-- WORK REQUIRED --
Reproduce the material below, substituting "division" for every "phylum" and leaving everything else the same.

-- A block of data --
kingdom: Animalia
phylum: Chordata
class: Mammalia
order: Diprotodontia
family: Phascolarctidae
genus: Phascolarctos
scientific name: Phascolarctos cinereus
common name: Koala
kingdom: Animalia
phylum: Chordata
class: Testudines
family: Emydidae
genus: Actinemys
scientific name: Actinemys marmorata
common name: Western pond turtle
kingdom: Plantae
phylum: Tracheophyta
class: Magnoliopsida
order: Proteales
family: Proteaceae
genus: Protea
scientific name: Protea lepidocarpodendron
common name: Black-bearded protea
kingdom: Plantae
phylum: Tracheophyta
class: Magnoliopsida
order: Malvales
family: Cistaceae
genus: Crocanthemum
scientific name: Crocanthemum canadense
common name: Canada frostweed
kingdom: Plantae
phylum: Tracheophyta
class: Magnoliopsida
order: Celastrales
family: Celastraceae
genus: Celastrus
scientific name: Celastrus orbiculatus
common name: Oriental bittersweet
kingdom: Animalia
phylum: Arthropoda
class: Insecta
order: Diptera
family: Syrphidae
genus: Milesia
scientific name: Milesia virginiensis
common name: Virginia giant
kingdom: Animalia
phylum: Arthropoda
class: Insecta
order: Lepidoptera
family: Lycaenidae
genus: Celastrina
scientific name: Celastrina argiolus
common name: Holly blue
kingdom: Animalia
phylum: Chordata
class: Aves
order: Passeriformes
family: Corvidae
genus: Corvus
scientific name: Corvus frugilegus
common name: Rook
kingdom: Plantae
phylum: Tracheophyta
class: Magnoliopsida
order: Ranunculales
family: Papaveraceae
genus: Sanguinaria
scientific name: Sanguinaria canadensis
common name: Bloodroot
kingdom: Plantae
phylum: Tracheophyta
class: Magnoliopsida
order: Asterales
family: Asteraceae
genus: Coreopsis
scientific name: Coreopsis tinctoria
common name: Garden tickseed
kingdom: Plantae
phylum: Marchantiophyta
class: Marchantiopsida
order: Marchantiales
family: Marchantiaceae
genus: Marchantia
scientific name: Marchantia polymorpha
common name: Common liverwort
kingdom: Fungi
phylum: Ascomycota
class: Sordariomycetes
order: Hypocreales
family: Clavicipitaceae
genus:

-- EXPECTED ANSWER --
kingdom: Animalia
division: Chordata
class: Mammalia
order: Diprotodontia
family: Phascolarctidae
genus: Phascolarctos
scientific name: Phascolarctos cinereus
common name: Koala
kingdom: Animalia
division: Chordata
class: Testudines
family: Emydidae
genus: Actinemys
scientific name: Actinemys marmorata
common name: Western pond turtle
kingdom: Plantae
division: Tracheophyta
class: Magnoliopsida
order: Proteales
family: Proteaceae
genus: Protea
scientific name: Protea lepidocarpodendron
common name: Black-bearded protea
kingdom: Plantae
division: Tracheophyta
class: Magnoliopsida
order: Malvales
family: Cistaceae
genus: Crocanthemum
scientific name: Crocanthemum canadense
common name: Canada frostweed
kingdom: Plantae
division: Tracheophyta
class: Magnoliopsida
order: Celastrales
family: Celastraceae
genus: Celastrus
scientific name: Celastrus orbiculatus
common name: Oriental bittersweet
kingdom: Animalia
division: Arthropoda
class: Insecta
order: Diptera
family: Syrphidae
genus: Milesia
scientific name: Milesia virginiensis
common name: Virginia giant
kingdom: Animalia
division: Arthropoda
class: Insecta
order: Lepidoptera
family: Lycaenidae
genus: Celastrina
scientific name: Celastrina argiolus
common name: Holly blue
kingdom: Animalia
division: Chordata
class: Aves
order: Passeriformes
family: Corvidae
genus: Corvus
scientific name: Corvus frugilegus
common name: Rook
kingdom: Plantae
division: Tracheophyta
class: Magnoliopsida
order: Ranunculales
family: Papaveraceae
genus: Sanguinaria
scientific name: Sanguinaria canadensis
common name: Bloodroot
kingdom: Plantae
division: Tracheophyta
class: Magnoliopsida
order: Asterales
family: Asteraceae
genus: Coreopsis
scientific name: Coreopsis tinctoria
common name: Garden tickseed
kingdom: Plantae
division: Marchantiophyta
class: Marchantiopsida
order: Marchantiales
family: Marchantiaceae
genus: Marchantia
scientific name: Marchantia polymorpha
common name: Common liverwort
kingdom: Fungi
division: Ascomycota
class: Sordariomycetes
order: Hypocreales
family: Clavicipitaceae
genus:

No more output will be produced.